_PROBLEMS TO WORK ON_.
a - Name every person mentioned in the XBRL interview below.
b - Pick up the XBRL interview below after its last sentence and carry it forward.

_SOURCE DOCUMENT_.
XBRL: An Interview with Amy Pawlicki of the AICPA (Part 1)

Amy R. Pawlicki is Director – Business Reporting, Assurance & Advisory Services and XBRL for the American Institute of Certified Public Accountants (AICPA). She is responsible for building awareness and understanding among the AICPA membership of XBRL. This is the first part of a two-part interview.

1. Could you provide readers with a general overview of the areas and activities in which the AICPA is currently involved in with respect to XBRL?

We are a member of the XBRL US jurisdiction, and our President and CEO Barry Melancon is Vice Chair of the Board of Directors of XBRL US.  I am a member of the XBRL Communications Steering Committee, and our SVP of Member Competency and Development, Arleen Thomas, is a member of the XBRL International, Inc. (XII) Steering Committee and serves as Treasurer of XII.  My team and I also staff the AICPA Assurance Services Executive Committee and its various task forces and working groups, which include an XBRL assurance task force that is focused on considering potential services related to the accuracy of XBRL data tagging.  This task force recently released a Statement of Position on Performing Agreed-Upon Procedures Engagements That Address the Completeness, Accuracy, or Consistency of XBRL-Tagged Data.

2. Former SEC Chairman Chris Cox once said that requiring assurance for XBRL filings would result in its "crib death", while Dan Roberts, former Director of Assurance at Grant Thornton,  wrote the lack of an immediate assurance requirement in the SEC’s XBRL mandate "made a mockery of the dream of interactive data."

Do you see merit in both points of view? If Cox and Roberts represent polar opposites on XBRL assurance, where does the AICPA’s stance fall?   

If there is one thing we’ve learned through the work of the XBRL Assurance Task Force, we’re navigating uncharted waters on this topic, and it is a constant learning process. In the absence of some kind of effort to address the completeness, accuracy, or consistency of XBRL-tagged data, there is no way of knowing that the XBRL-tagged data is an accurate reflection of the underlying, audited financial statements. Given that it is the XBRL-tagged data that will ultimately be consumed by investors, regulators, and other users of information, failure to look at the accuracy of tagging creates both a disconnect and a potential expectation gap between the audited financial statements and the data that is actually being consumed.  Alternatives for addressing this issue are articulated in a recently issued Center for Audit Quality Alert entitled Potential Audit Firm Service Implications Raised by the SEC Final Rule on XBRL.  

3. What do you hear from the AICPA membership regarding XBRL? How would you describe their general attitude — "cautiously optimistic," "one more headache I can do without," or "what’s XBRL?" How has that opinion changed, if at all, over the past few years?  

Thanks in large part to the efforts of past SEC Chairman Cox to support the use of XBRL for enhancing the efficiency and transparency of financial reporting, knowledge of XBRL in the US has increased significantly over the course of the past three years.  We have made and continue to make an effort to educate members and the general public on XBRL and how it will impact the practice of both preparers and auditors through articles, whitepapers, conference presentations, workshops, and other channels.

_GIVEN DATA_.

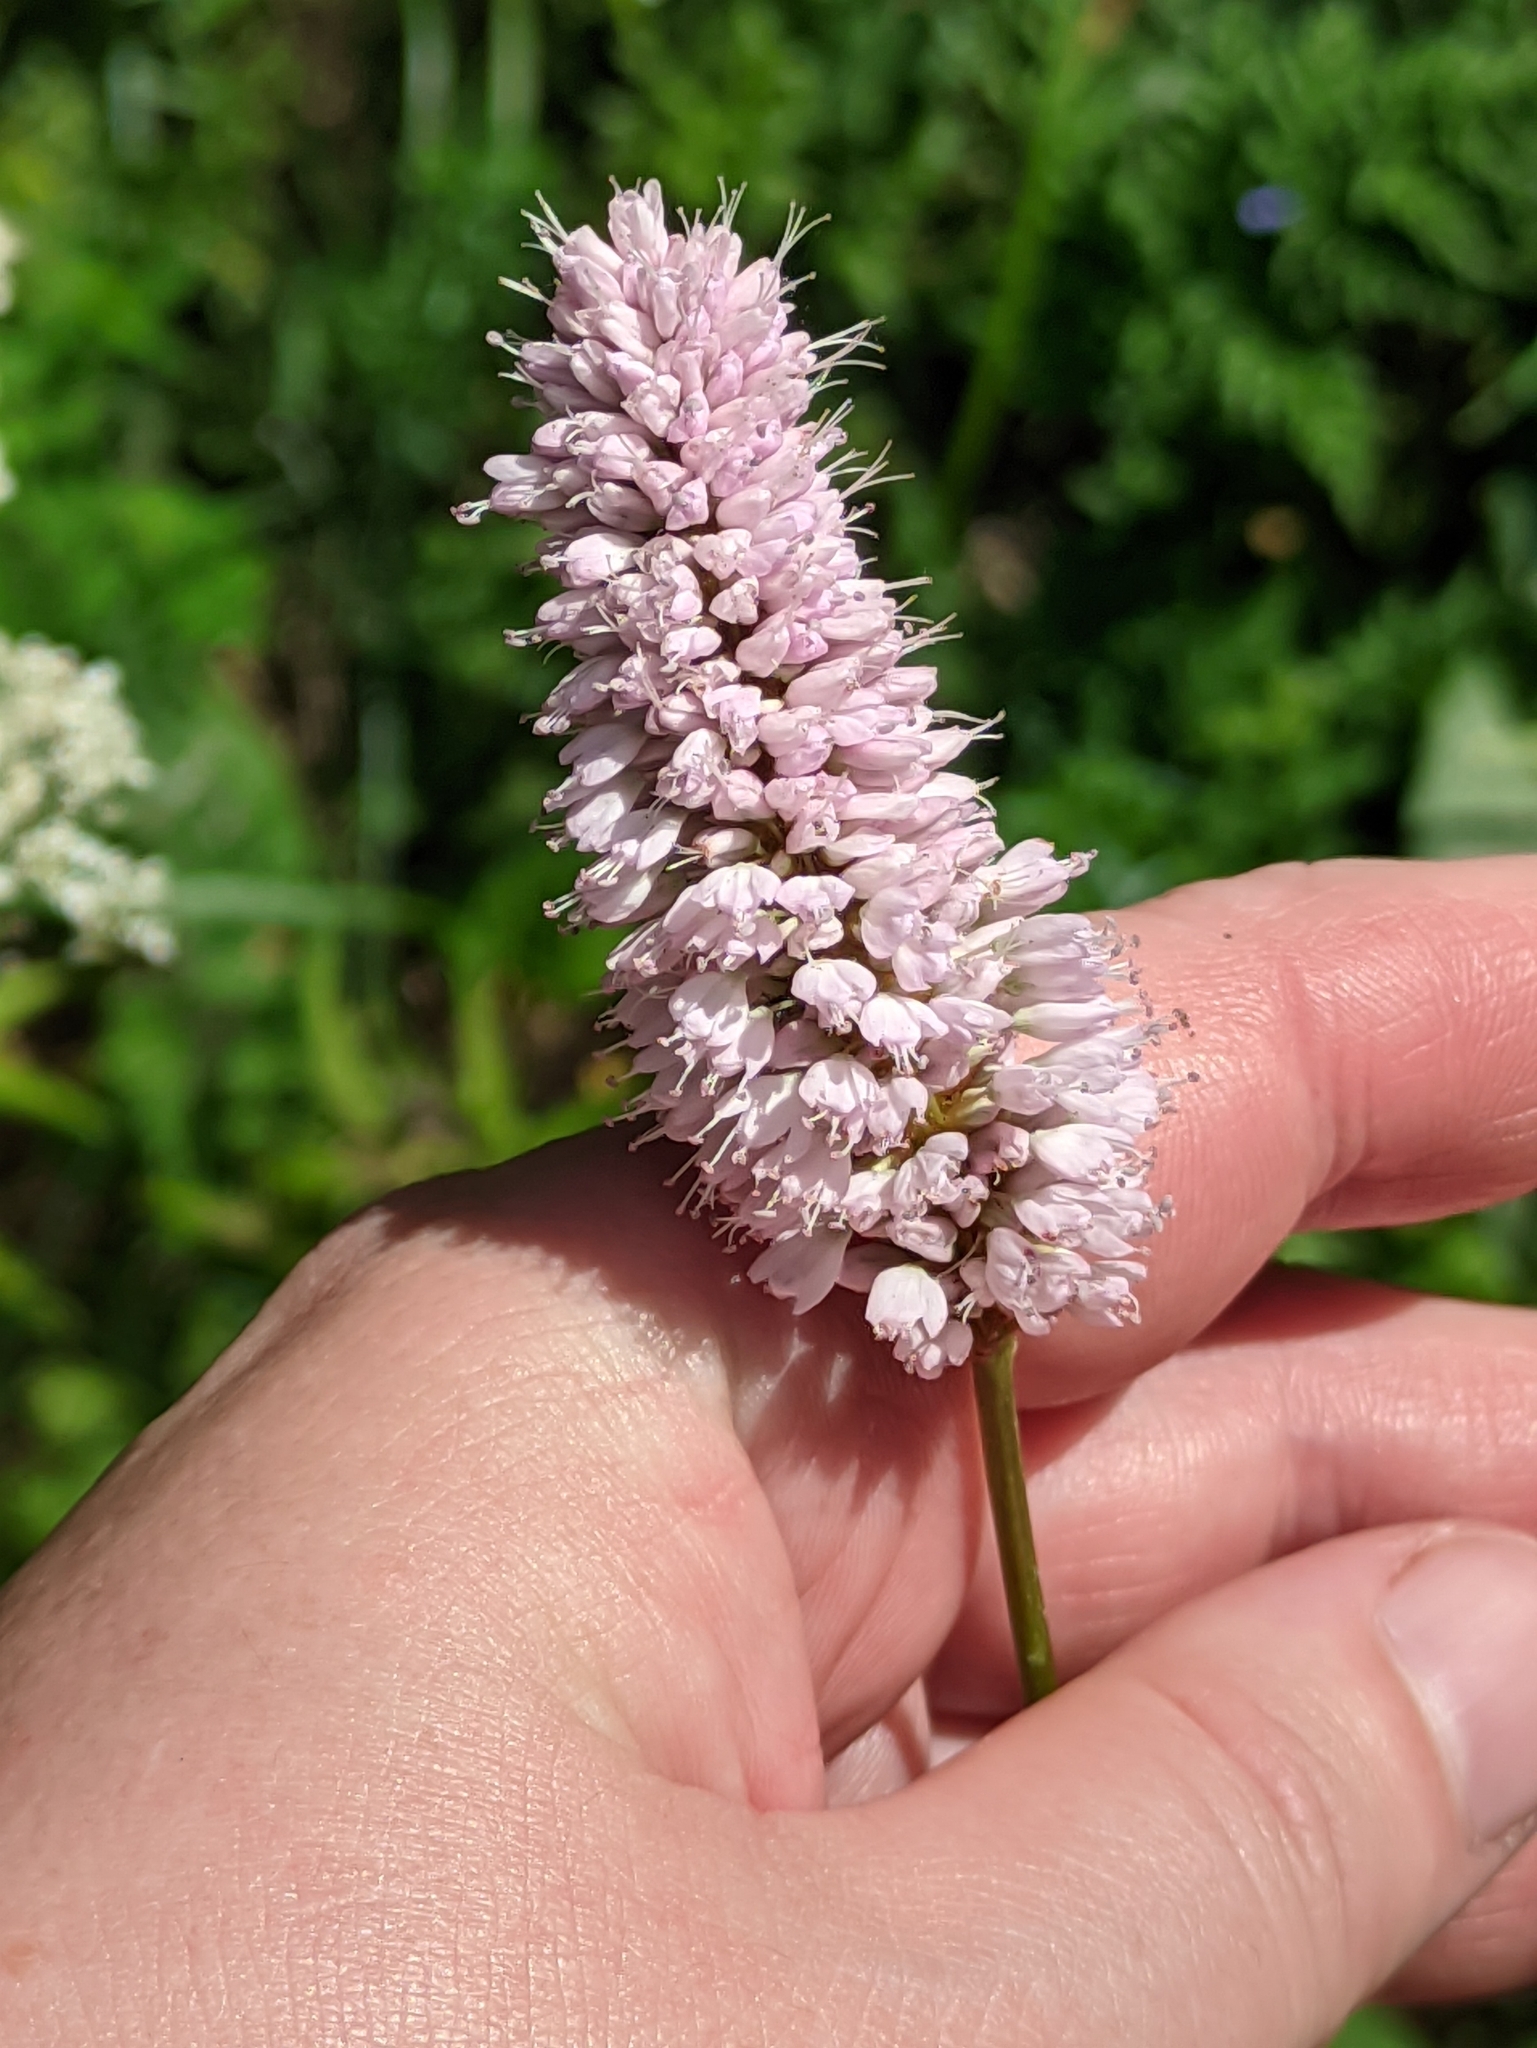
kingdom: Plantae
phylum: Tracheophyta
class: Magnoliopsida
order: Caryophyllales
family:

_RESULTS OF THE EXERCISE_.
a - Amy R. Pawlicki, Barry Melancon, Arleen Thomas, Chris Cox, Dan Roberts

b -
Much of our attention now is on educating our membership and the general public on how XBRL can be leveraged beyond financial reporting to a “broader footprint” for process improvements in reporting in all areas of the private and public sectors and at the local, state, and national levels.  It is through adoption of XBRL for this broader footprint that producers and consumers of information will realize the true potential of XBRL for enhancing process efficiency (e.g., by eliminating the unnecessary duplication of efforts that results today from manually providing common data elements to multiple channels) and transparency (e.g., by communicating data in a common format that can be automatically consumed by diverse software platforms).

4. As the AICPA’s liaison to the EBRC, you have worked to create a new XBRL taxonomy for the Management Discussion & Analysis. In its Comment to the SEC’s proposal, the AICPA expressed the hope that companies would be able to tag their MD&A. Commission staff have indicated, however, that companies will not be able to include the MD&A in their current XBRL filings.

What are your thoughts on that decision? When do you think the SEC will allow, and even require, tagging of the MD&A?

As Bob Laux wrote in the blog posting that you link to in this question:

…the Enhanced Business Reporting Consortium (EBRC) is currently in the process of improving the taxonomy for Management’s Discussion and Analysis (MD&A).  The current MD&A taxonomy consists of approximately 70 tags with most of the elements at the same hierarchical level. This required the creation of numerous company-specific extensions to make the taxonomy useful for those companies that tagged their MD&A under the SEC’s Voluntary Filing Program. While the new taxonomy being proposed by the EBRC currently only consists of approximately 140 tags, it has a structure that should significantly simplify the tagging of the information as well as facilitate access for users of this information.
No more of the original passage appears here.